We conclude our analysis by noting the remarkable
similarities between the allegations raised by plaintiffs in
this case and the prevailing factual account in Moriarty. As
the Supreme Court's recitation of the Family Part's findings
indicates, the children in Moriarty had a "very extensive
relationship with their grandparents," spending "years where
they were seeing the grandparents every other weekend." Id. at
118. The Court in Moriarty also emphasized that the
relationship between the children and the mother "was
significant in a different way because their mother had recently
died." Id. at 119.
It is undisputed that Olga shared a household with
plaintiffs for a number of years. According to plaintiffs,
their relationship with Olga continued to be a close one even
after they relocated to Florida. Olga's relationship with her
maternal grandparents was also significantly affected by her
mother's untimely death. The Court in Moriarty approvingly
quoted and adopted the trial court's "most critical findings,"

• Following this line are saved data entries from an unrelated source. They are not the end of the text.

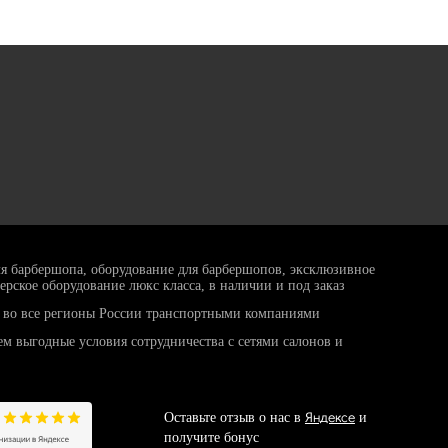
ля барбершопа, оборудование для барбершопов, эксклюзивное
ерское оборудование люкс класса, в наличии и под заказ
 во все регионы России транспортными компаниями
ем выгодные условия сотрудничества с сетями салонов и
Яндексе
Оставьте отзыв о нас в
и
получите бонус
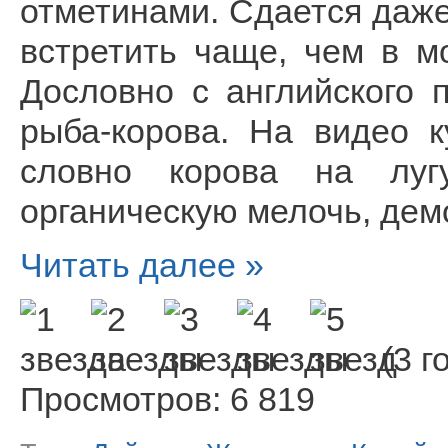
отметинами. Сдается даже
встретить чаще, чем в м
Дословно с английского 
рыба-корова. На видео к
словно корова на луг
органическую мелочь, дем
Читать далее »
(3 г
Просмотров: 6 819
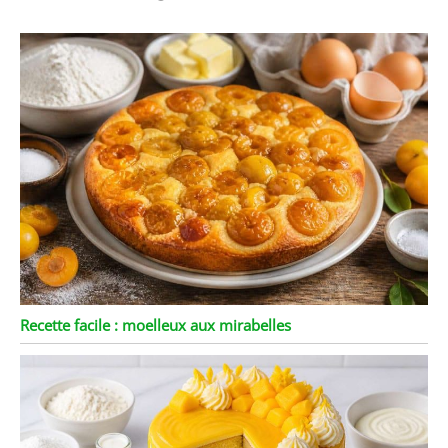
occasions ☞☞☞ BON
APPÉTIT: Toute notre
vaisselle en porcelaine a
subi un processus de
production complet et
n'aura pas d'odeur
particulière. S'il y a une
légère odeur de la boîte
lorsque l'emballage est
ouvert, vous pouvez
placer les produits au
soleil pendant dix à vingt
minutes. La porcelaine
de haute qualité
n'affectera pas Le goût de
la nourriture elle-même,
Recette facile : moelleux aux mirabelles
vous pouvez également
utiliser ses propres
caractéristiques pour
rendre la nourriture plus
délicieuse. MALACASA
vous souhaite un bon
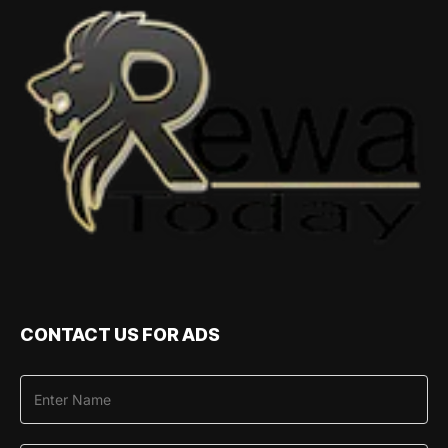
CONTACT US FOR ADS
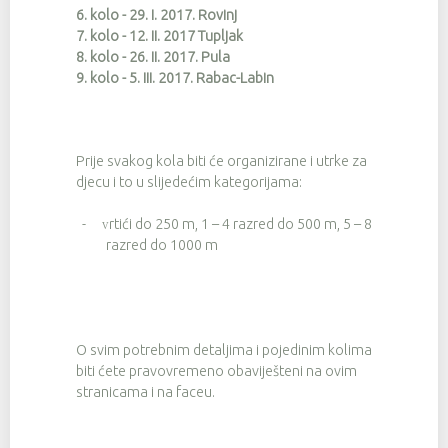
6. kolo - 29. I. 2017. Rovinj
7. kolo - 12. II. 2017 Tupljak
8. kolo - 26. II. 2017. Pula
9. kolo - 5. III. 2017. Rabac-Labin
Prije svakog kola biti će organizirane i utrke za
djecu i to u slijedećim kategorijama:
-
rtići do 250 m, 1 – 4 razred do 500 m, 5 – 8
V
razred do 1000 m
O svim potrebnim detaljima i pojedinim kolima
biti ćete pravovremeno obaviješteni na ovim
stranicama i na faceu.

that because of the mother's death, "it is extremely important
that the children continue a bond with their mother's side of
the family." Id. at 121.
54 A-2338-12T1
Although the trial court in Moriarty had the benefit of
expert testimony to support this finding, it was error for the
trial court here to use plaintiffs' failure to present expert
opinion in this regard as a basis to dismiss their complaint.
First, the trial court made its decision here based on
defendant's Rule 4:6-2 motion, as supplemented by conflicting
certifications submitted by both sides of this dispute. The
court was therefore obligated to apply the standards for
deciding a motion for summary judgment under Rule 4:46-2(c).
Under this standard of review, the court was obligated to draw
reasonable inferences from the evidence viewed in the light most
favorable to plaintiffs. Brill, supra, 142 N.J. at 540.
As expressly authorized by the Court in Moriarty,
plaintiffs were entitled to present their case without expert
testimony. Id. at 117. Even if the trial court concluded that
expert testimony was required here, given the procedural infancy
of the case, basic fairness demands that plaintiffs be given the
opportunity to retain such an expert. In short, the dismissal
of plaintiffs' cause of action under these circumstances was
factually unwarranted and legally untenable.
Reversed and remanded. We do not retain jurisdiction.